“History is nothing but a fable agreed upon” – Anonymous.
The statement has never failed to amuse and appeal to me, partly because I can think of no argument to refute it, and partly because it explains and complicates everything we know about our history as of today.
Pune is essentially a city of history, tradition and lore; we have numerous forts, structures and temples to prove the fact. However, it is also true that over the last few years, some secrets got lost in the passing. Here are a few secrets from the history of Pune that may still be unknown.
The Secret Behind ‘Nal Stop’
One of the most well-known junctions on the streets of Pune, the history behind why it is so named is equally amusing. It is believed that an ancient water supply system existed under the streets of Pune and the last point for that water system to dispense clean, drinking water was the erstwhile Nal Stop. Hence, the name ‘Nal Stop’- the last stop for water to be dispensed in the city.
July 12, 1961
The events of this day changed the course of history and the geography of the city. As Pune slept in the wee hours of July, a storm was brewing elsewhere. The catchment area of the Panshet dam faced heavy rainfall and against better judgement, water was released. The dam could not bear the pressure and burst, causing heavy floods in the city. To give you an idea, the entire first floor of Garware College was submerged; a house on the banks of the River Mutha still shows the level that the water rose to. Most of the city was devastated- areas like Gokhale and Lokmanya Nagar were only set up to rehabilitate people affected by the flood, thus contributing to the map of the city as we know today.
Lakdi Pul – A Work of Hasty Construction
The four-wheeler bridge that we know today is often regarded as one of the finest examples of architecture.
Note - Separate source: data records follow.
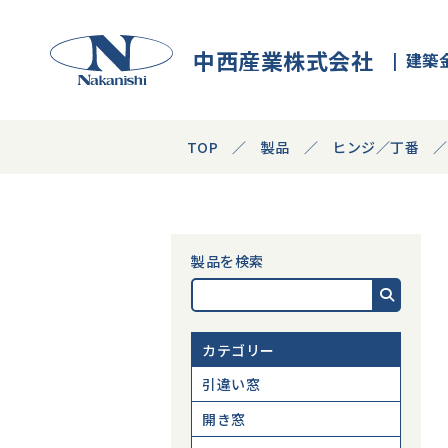
中西産業株式会社
建築
TOP
製品
ヒンジ／丁番
製品を検索
カテゴリー
引違い窓
開き窓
The Lakdi Pul was however, hardly a well-thought-out project; it was hastily constructed so that Nanasaheb Peshwas and his troops could return to Pune after suffering a massive defeat at the battle of Panipat.
The Home of Mastani
Mastani- the warrior princess, the courtesan, the concubine, the wife or simply a daughter of the Raja of Bundelkhand. The second wife of Bajirao Peshwa, she is believed to have been maligned only because of her descent. The mother of Bajirao Peshwa – Radha Bai, did not approve of this union and thus, sent Mastani away. The Peshwa constructed a palace for her called Mastani Mahal, which is now the site of the Mrutyunjayeshwar temple in Kothrud. The original palace was torn down and some remains can still be witnessed at the Raja Dinkar Kelkar museum.
The Sarasbaug Ganpati Temple
If you are a true-blue Punekar, you would know that the temple at Sarasbaugh is also called ‘Talyatla Ganpati’. This is because, in the olden days, the Parvati Hill, where the temple stands today, also had a pond which is called ‘Tala’ in Marathi. History has it that many war strategies and planning used to happen in the temple and the boats carrying the Peshwas used to be sailed by African sailors so that they would not pick on the Marathi language being spoken.